# Intake for Bluesky

Intake has a concept of a `Catalog` whose entries may be other Catalogs or a `Datasource` that can be `read()` into a PyData/SciPy data structure, in whole or in chunks, or into its lazy dask-based counterpart.

Intake includes:
* authentication
* caching
* an intake server and client
* solutions for packaging so that Catalogs can be installable and accessible via import hooks (`from intake import csx_catalog`)

The demo below employs intake plugins for access and a simple callback using pymongo directly for insert. It does not import `databroker`.

## Acquire some sample data.

In [1]:
from bluesky import RunEngine
from intake_bluesky import MongoInsertCallback
from bluesky.plans import scan
from bluesky.preprocessors import SupplementalData
from ophyd.sim import det, motor

RE = RunEngine({})
sd = SupplementalData(baseline=[motor])
RE.preprocessors.append(sd)

# This is just a simple callback that does MongoDB insert_one. No databroker.
uri = 'mongodb://localhost:27017/test1'
insert = MongoInsertCallback(uri)
RE.subscribe(insert)


uid, = RE(scan([det], motor, -1, 1, 20))

## Access data using intake.

§ **Saved entries**
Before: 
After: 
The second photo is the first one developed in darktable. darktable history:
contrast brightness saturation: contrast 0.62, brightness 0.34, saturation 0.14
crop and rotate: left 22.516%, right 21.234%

§ **TASKS FOR THIS EXERCISE**
1 – In the Intake for Bluesky page, what URI is passed to the insert callback?
2 – List every capability that the Intake for Bluesky page says Intake includes.

§ **SOLUTIONS IN ORDER**
1 – mongodb://localhost:27017/test1

2 –
- Authentication
- Caching
- An intake server and client
- Solutions for packaging so that Catalogs can be installable and accessible via import hooks